Beginning to read Armistead Maupin’s new Tales of the City book feels a little like walking into a college reunion that you know will be your last. Except, to be honest, I feel as if I know these characters better than I ever got to know anyone at my old school.
If you’re another one of the millions who’ve loved these books — and if you've read on the dust jacket that The Days of Anna Madrigal, in which the series’ unifying figure, around whom the others have revolved, is 92 now and preparing for the end of her days, will be the final installment — then you know what I mean. If you haven’t yet discovered these stories, you’re lucky!
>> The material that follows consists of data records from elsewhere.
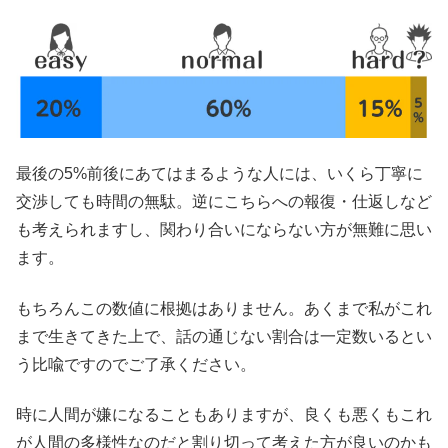
最後の5%前後にあてはまるような人には、いくら丁寧に
交渉しても時間の無駄。逆にこちらへの報復・仕返しなど
も考えられますし、関わり合いにならない方が無難に思い
ます。
もちろんこの数値に根拠はありません。あくまで私がこれ
まで生きてきた上で、話の通じない割合は一定数いるとい
う比喩ですのでご了承ください。
時に人間が嫌になることもありますが、良くも悪くもこれ
が人間の多様性なのだと割り切って考えた方が良いのかも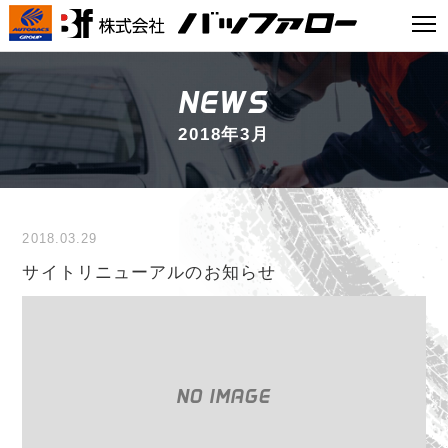
NEWS
2018年3月
2018.03.29
サイトリニューアルのお知らせ
NO IMAGE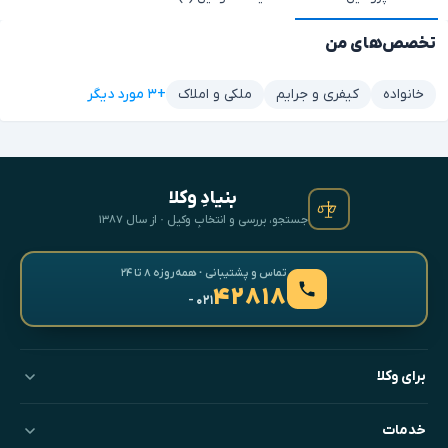
تخصص‌های من
+۳ مورد دیگر
خانواده
کیفری و جرایم
ملکی و املاک
بنیادِ وکلا
جستجو، بررسی و انتخابِ وکیل · از سال ۱۳۸۷
تماس و پشتیبانی · همه‌روزه ۸ تا ۲۴
۴۲۸۱۸
- ۰۲۱
برای وکلا
خدمات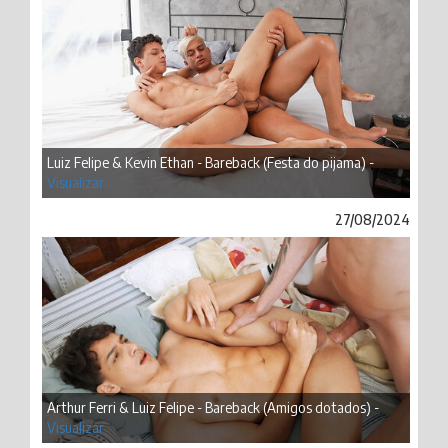
Luiz Felipe & Kevin Ethan - Bareback (Festa do pijama) -
Visualizar
27/08/2024
Arthur Ferri & Luiz Felipe - Bareback (Amigos dotados) -
Visualizar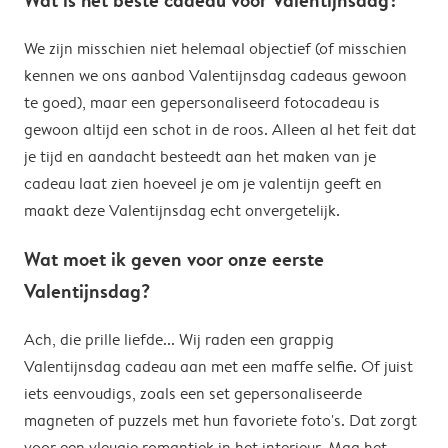
We zijn misschien niet helemaal objectief (of misschien
kennen we ons aanbod Valentijnsdag cadeaus gewoon
te goed), maar een gepersonaliseerd fotocadeau is
gewoon altijd een schot in de roos. Alleen al het feit dat
je tijd en aandacht besteedt aan het maken van je
cadeau laat zien hoeveel je om je valentijn geeft en
maakt deze Valentijnsdag echt onvergetelijk.
Wat moet ik geven voor onze eerste
Valentijnsdag?
Ach, die prille liefde... Wij raden een grappig
Valentijnsdag cadeau aan met een maffe selfie. Of juist
iets eenvoudigs, zoals een set gepersonaliseerde
magneten of puzzels met hun favoriete foto's. Dat zorgt
voor een vleugje romantiek in het interieur. Mag het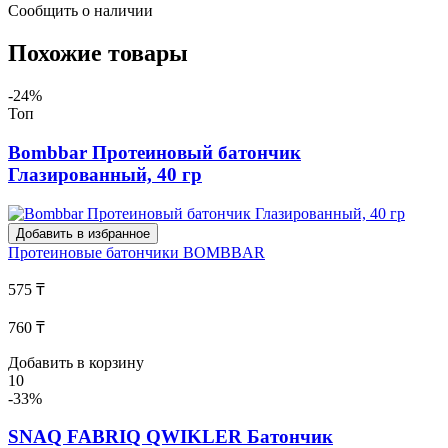
Сообщить о наличии
Похожие товары
-24%
Топ
Bombbar Протеиновый батончик
Глазированный, 40 гр
Добавить в избранное
Протеиновые батончики
BOMBBAR
575 ₸
760 ₸
Добавить в корзину
10
-33%
SNAQ FABRIQ QWIKLER Батончик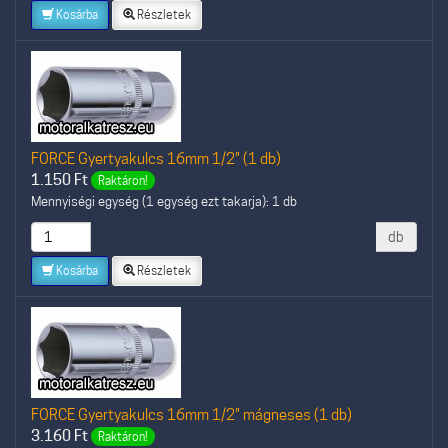
Kosárba
Részletek
FORCE Gyertyakulcs 16mm 1/2" (1 db)
1.150
Ft
Raktáron!
Mennyiségi egység (1 egység ezt takarja): 1 db
db
Kosárba
Részletek
FORCE Gyertyakulcs 16mm 1/2" mágneses (1 db)
3.160
Ft
Raktáron!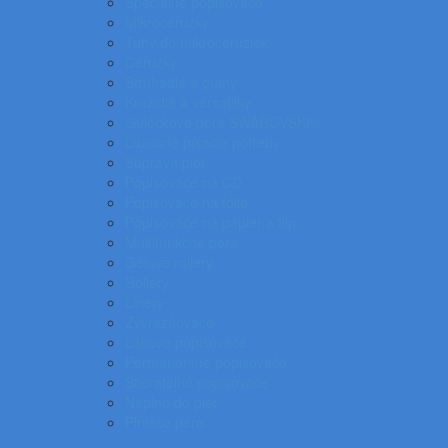
Špeciálne popisovače
Mikroceruzky
Tuhy do mikroceruziek
Ceruzky
Strúhadlá a gumy
Kružidlá a versatilky
Gulôčkové pera SWAROVSKI®
Luxusné písacie potreby
Súprava pier
Popisovače na CD
Popisovače na fólie
Popisovače na papier a flip
Multifunkčné perá
Gélové rollery
Rollery
Linery
Zvýrazňovače
Lakové popisovače
Permanentné popisovače
Stierateľné popisovače
Náplne do pier
Plniace pero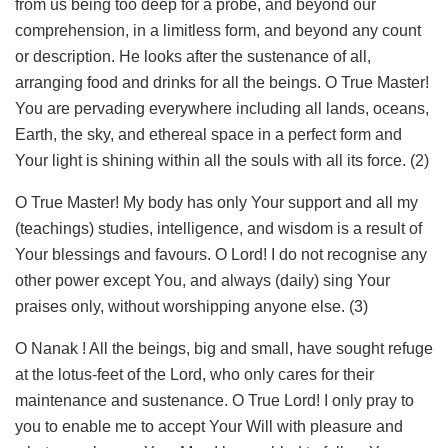
from us being too deep for a probe, and beyond our
comprehension, in a limitless form, and beyond any count
or description. He looks after the sustenance of all,
arranging food and drinks for all the beings. O True Master!
You are pervading everywhere including all lands, oceans,
Earth, the sky, and ethereal space in a perfect form and
Your light is shining within all the souls with all its force. (2)
O True Master! My body has only Your support and all my
(teachings) studies, intelligence, and wisdom is a result of
Your blessings and favours. O Lord! I do not recognise any
other power except You, and always (daily) sing Your
praises only, without worshipping anyone else. (3)
O Nanak ! All the beings, big and small, have sought refuge
at the lotus-feet of the Lord, who only cares for their
maintenance and sustenance. O True Lord! I only pray to
you to enable me to accept Your Will with pleasure and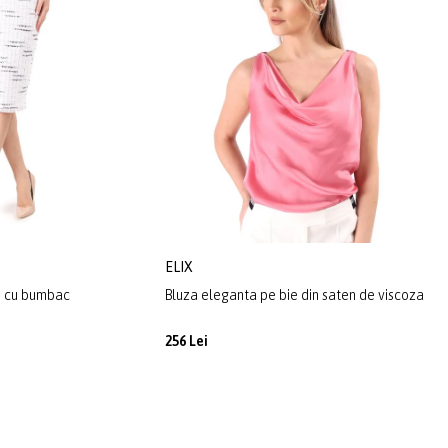
ELIX
le cu bumbac
Bluza eleganta pe bie din saten de viscoza
256 Lei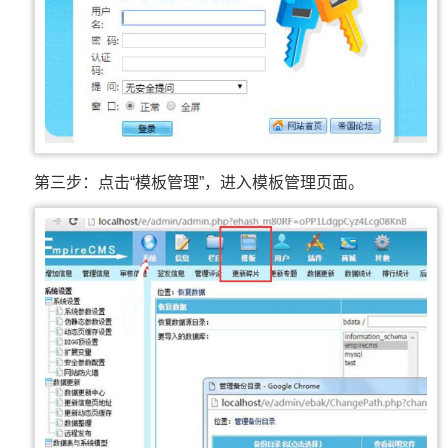
第三步：点击“模板管理”，进入模板管理页面。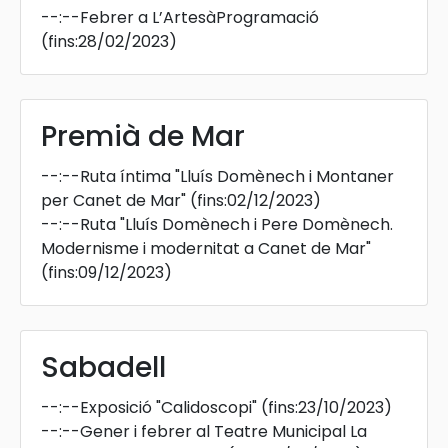
--:--
Febrer a L’ArtesàProgramació
(fins:28/02/2023)
Premià de Mar
--:--
Ruta íntima "Lluís Domènech i Montaner
per Canet de Mar"
(fins:02/12/2023)
--:--
Ruta "Lluís Domènech i Pere Domènech.
Modernisme i modernitat a Canet de Mar"
(fins:09/12/2023)
Sabadell
--:--
Exposició "Calidoscopi"
(fins:23/10/2023)
--:--
Gener i febrer al Teatre Municipal La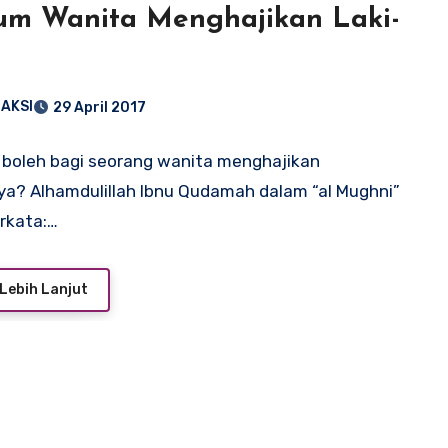
m Wanita Menghajikan Laki-
AKSI
29 April 2017
boleh bagi seorang wanita menghajikan
a? Alhamdulillah Ibnu Qudamah dalam “al Mughni”
rkata:…
Lebih Lanjut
You have the chance to read them for the first time.
I’m not sure how many times I’ve read the core books in Maupin’s now nine-volume series, which began as a serial in the San Francisco Chronicle in the mid-70s. Very briefly, they recount the adventures of a handful of young people — at the start, they’re young — who in various ways come to be tenants at an unusual rooming house on a leafy side lane in San Francisco. Some tenants are straight, some are gay, and their landlady is Anna Madrigal, who grows pot in her garden and takes a gentle, gracefully bohemian approach to life. She welcomes her tenants as if they were family, and gradually, that’s what they become.
They feel like family to readers, too. I guess it was pretty groundbreaking to portray gay characters, with candor and affection, in an ensemble story produced for general audiences; but what brings me back to these stories, again and again, is simply that they are so filled with humanity. Maupin is gay, and much of the passion and heartbreak in these books centers on his character Michael Tolliver’s movement through the horror and loss of the unfolding AIDS epidemic. We share in the pure humanity of this tragedy, and by the later volumes we also share in the resilience of Michael’s survival.
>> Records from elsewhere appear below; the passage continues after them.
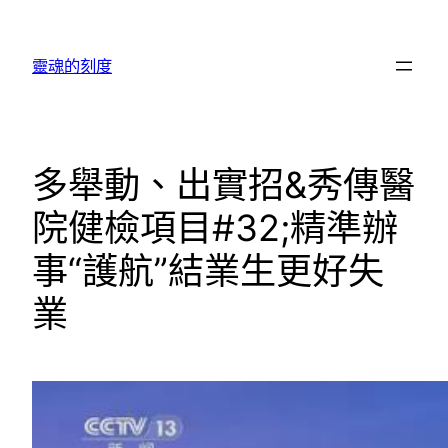
跳
至
靈魂的刻度
主
要
內
容
多舉動、出實招&秀傳醫
院健檢項目#32;精準辦
事“護航”結業生更好失
業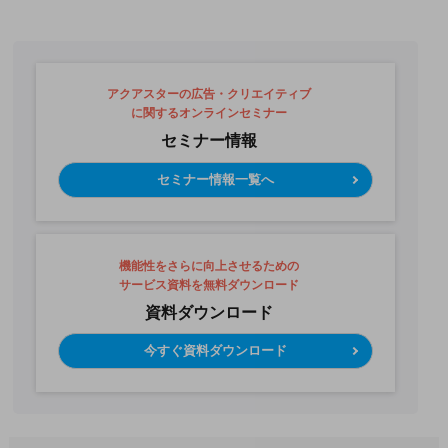
アクアスターの広告・クリエイティブ
に関するオンラインセミナー
セミナー情報
セミナー情報一覧へ
機能性をさらに向上させるための
サービス資料を無料ダウンロード
資料ダウンロード
今すぐ資料ダウンロード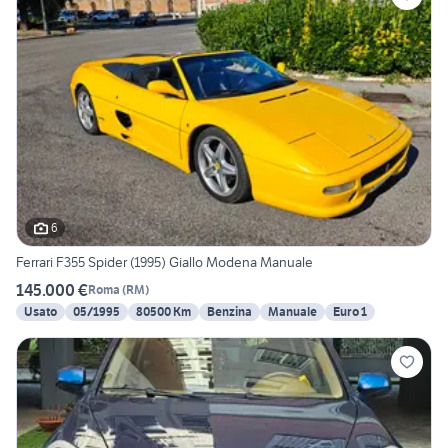
6
Ferrari F355 Spider (1995) Giallo Modena Manuale
145.000 €
Roma
(
RM
)
Usato
05/1995
80500 Km
Benzina
Manuale
Euro 1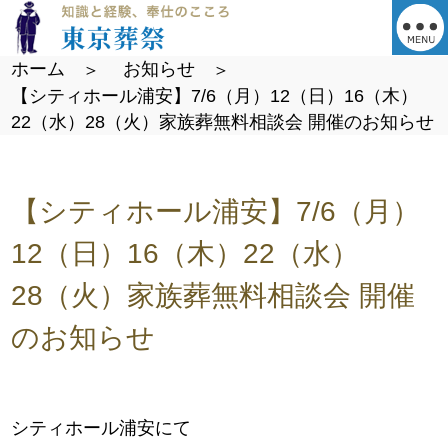
ホーム
お知らせ
【シティホール浦安】7/6（月）12（日）16（木）
22（水）28（火）家族葬無料相談会 開催のお知らせ
【シティホール浦安】7/6（月）
12（日）16（木）22（水）
28（火）家族葬無料相談会 開催
のお知らせ
シティホール浦安にて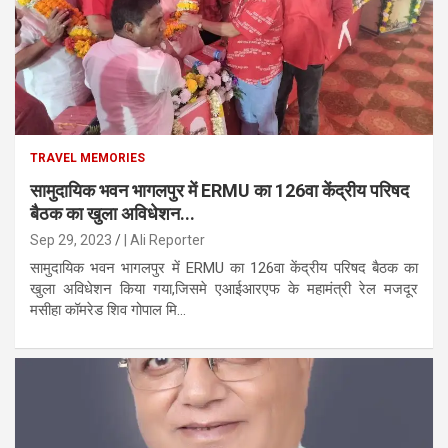
TRAVEL MEMORIES
सामुदायिक भवन भागलपुर में ERMU का 126वा केंद्रीय परिषद
बैठक का खुला अविधेशन...
Sep 29, 2023
| Ali Reporter
सामुदायिक भवन भागलपुर में ERMU का 126वा केंद्रीय परिषद बैठक का
खुला अविधेशन किया गया,जिसमे एआईआरएफ के महामंत्री रेल मजदूर
मसीहा कॉमरेड शिव गोपाल मि...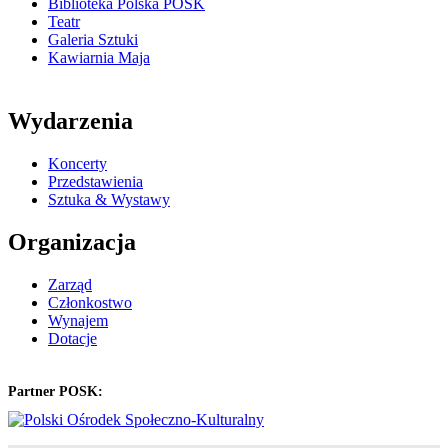
Biblioteka Polska POSK
Teatr
Galeria Sztuki
Kawiarnia Maja
Wydarzenia
Koncerty
Przedstawienia
Sztuka & Wystawy
Organizacja
Zarząd
Członkostwo
Wynajem
Dotacje
Partner POSK: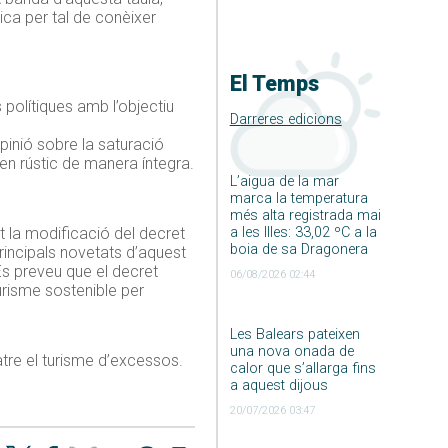
ica per tal de conèixer
El Temps
 polítiques amb l’objectiu
Darreres edicions
pinió sobre la saturació
s en rústic de manera íntegra.
L’aigua de la mar
marca la temperatura
més alta registrada mai
a les Illes: 33,02 ºC a la
t la modificació del decret
boia de sa Dragonera
rincipals novetats d’aquest
Es preveu que el decret
06/08/2026 02:44
turisme sostenible per
Les Balears pateixen
una nova onada de
tre el turisme d’excessos.
calor que s’allarga fins
a aquest dijous
20/07/2026 03:47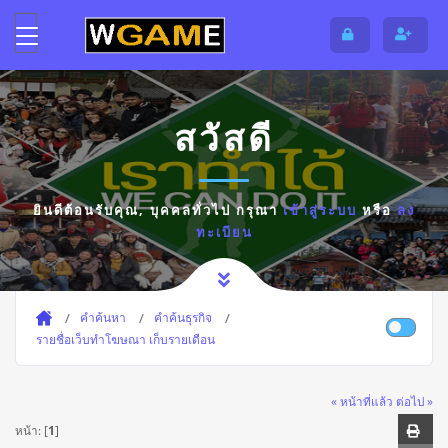
สวัสดี
ยินดีต้อนรับคุณ,
บุคคลทั่วไป
กรุณา
เข้าสู่ระบบ
หรือ
ลง
ทะเบียน
คำค้นหา
คำค้นธุรกิจ
รายชื่อเว็บทำโฆษณา เก็บรายเดือน
« หน้าที่แล้ว
ต่อไป »
หน้า: [
1
]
But there are also Brian and Mary Ann, whose romance comes together and then comes apart; and there’s the search for meaning and connectedness that every character pursues, in his/her own fitful way — and always there is Mrs. Madrigal, whose own story as it unfolds, as Maupin and his readers discover it along the way, is both way out there (trust me on this) and always right here at the heart. And what I notice, personally, is that I tend to read these books — to re-read the original set of six, which came out between 1978 and 1989; the last three have appeared since 2007 — when I’m struggling a lot, or not feeling well. This, to me, says what I want to say about these books. They are healing stories, not (I think) because they were meant to be, but because they come so freshly from the heart.
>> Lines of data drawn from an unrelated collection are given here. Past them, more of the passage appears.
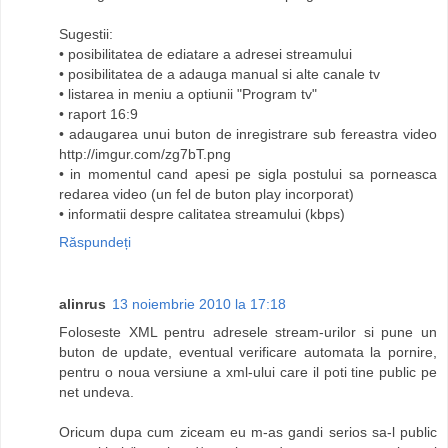
Sugestii:
• posibilitatea de ediatare a adresei streamului
• posibilitatea de a adauga manual si alte canale tv
• listarea in meniu a optiunii "Program tv"
• raport 16:9
• adaugarea unui buton de inregistrare sub fereastra video
http://imgur.com/zg7bT.png
• in momentul cand apesi pe sigla postului sa porneasca
redarea video (un fel de buton play incorporat)
• informatii despre calitatea streamului (kbps)
Răspundeți
alinrus
13 noiembrie 2010 la 17:18
Foloseste XML pentru adresele stream-urilor si pune un
buton de update, eventual verificare automata la pornire,
pentru o noua versiune a xml-ului care il poti tine public pe
net undeva.
Oricum dupa cum ziceam eu m-as gandi serios sa-l public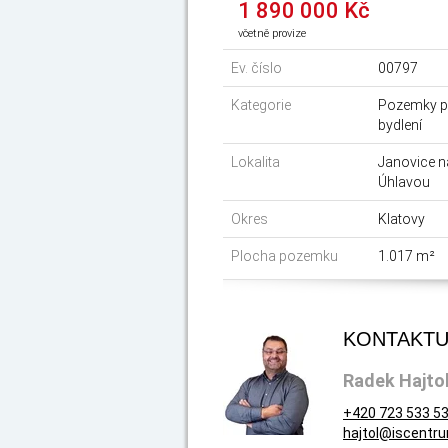
1 890 000 Kč
včetně provize
Ev. číslo
00797
Kategorie
Pozemky p
bydlení
Lokalita
Janovice n
Úhlavou
Okres
Klatovy
Plocha pozemku
1.017 m²
KONTAKTU
Radek Hajto
+420 723 533 5
hajtol@iscentr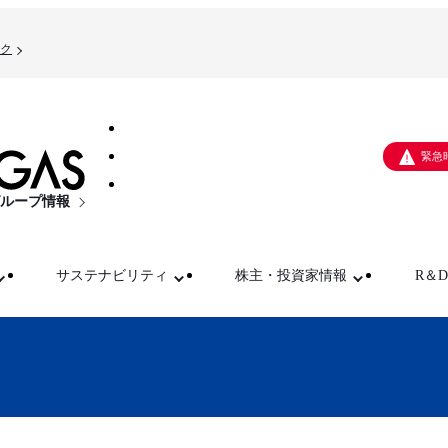
ク
緊急
ループ情報
サステナビリティ
株主・投資家情報
R＆D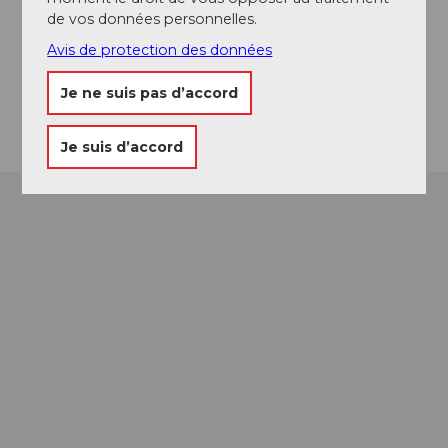
de vos données personnelles.
info@waldhausstoeckalp.ch
Avis de protection des données
Website
Je ne suis pas d’accord
Arrivée
Je suis d’accord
Maupin was writing his installments shortly before each one was published in the newspaper — and there’s an immediacy to his affection for his characters, and for the San Francisco that is his main setting, that comes through with a vibrant vitality. I’ve read his other novels, Maybe the Moon and The Night Listener, and while they are very good they don’t make quite the same connection. They don’t pull you into a world that you just don’t want to leave.
The Tales books do. And now it appears we have the last. Maupin has said that this new book is the final installment; and though I don’t know yet what will happen, it’s pretty clear that The Days of Anna Madrigal is the curtain call of the landlady from 28 Barbary Lane.
I almost don’t want to start reading it. Once I have, I won't be able to stop; and then there won’t be any more.